BlockFills Files Chapter 11 After Freezing Withdrawals; Lists $50–100M Assets and Up to $500M Liabilities

BlockFills (operated by Reliz CI Ltd), a Chicago-based crypto lender and institutional trading firm, filed for Chapter 11 bankruptcy in Delaware after freezing deposits and withdrawals in early February amid liquidity strains. The March 15 filing lists assets of $50–100 million and liabilities of $100–500 million, and the board approved the filing on March 9. Legal advisers McDermott Will & Emery and Katten Muchin Rosenman and financial adviser Berkley Research Group were retained. Despite the withdrawal freeze, BlockFills continued to service more than 2,000 institutional clients and reported $61 billion in trading volume in 2025 (a 28% year‑on‑year increase), underscoring its market reach. The creditor schedule names 30 top unsecured creditors with claims ranging from $1 million to $17.1 million; the largest listed claim is by 007 Capital LLC (~$17.1M). Other named creditors include Nexo Capital, Dominion Capital (with a $4.7M “unliquidated” claim and prior allegations that BlockFills used pooled client funds for business expenses), Artha Investment Partners, and the Chicago Blackhawks (a disputed trade creditor of about $1.26M). Earlier reporting had highlighted a substantial asset–liability gap and alleged mixing of customer and company funds that produced large shortfalls; Dominion has separately sought to freeze certain Bitcoin tied to dispute. BlockFills says Chapter 11 aims to stabilise operations, preserve value and maximise recoveries while pursuing a restructuring and new capital; the case could convert to Chapter 7 if liabilities exceed recoverable value. Key takeaways for traders: the filing places BlockFills under court supervision while it seeks restructuring and potential asset recoveries.
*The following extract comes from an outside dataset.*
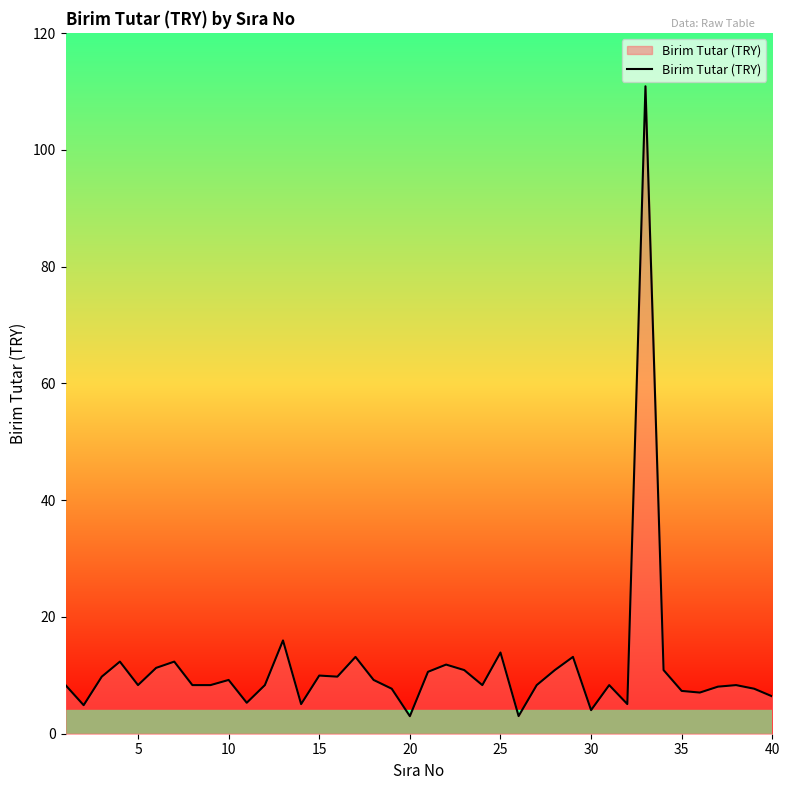

What is the difference between the maximum and minimum values?

107.9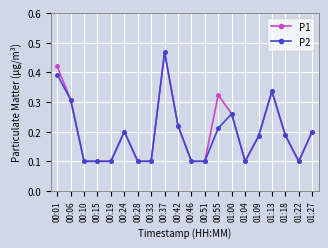

Is the value of P2 at 00:42 greater than the value of P1 at 00:46?

Yes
The company’s institutional scale and high reported trading volume make the case relevant to liquidity and counterparty risk considerations for institutions and traders who used or routed trades through BlockFills. Watch creditor actions, court rulings on frozen crypto assets, and any sale/recapitalisation announcements — these will determine recoveries and contagion risk.
Bearish
The BlockFills Chapter 11 filing is bearish for market pricing of assets directly tied to the firm and for short‑term market confidence among counterparties. Immediate impacts: counterparty risk rises for clients and counterparties who held deposits or routed trades through BlockFills, increasing the likelihood of forced selling or liquidity withdrawal elsewhere. Uncertainty around frozen crypto assets and creditor recoveries can depress demand for related on‑exchange liquidity and raise funding costs for similar lending platforms. Short term: expect increased risk premia on assets exposed to institutional lending and potential sell pressure if creditors or administrators liquidate holdings to meet claims. Trading desks that relied on BlockFills’ routing may pause or reroute flows, creating temporary liquidity fragmentation. Long term: the case may tighten market standards for custody and liquidity practices and accelerate due diligence by institutional participants. If the restructuring preserves substantial value or if recoveries are favorable, contagion could be limited; if major losses materialise, confidence in similar counterparties could erode and raise costs across crypto lending markets. Given the firm’s scale and reported trading volume, the filing represents meaningful counterparty risk that is more likely to weigh on prices than to be bullish in the near to medium term.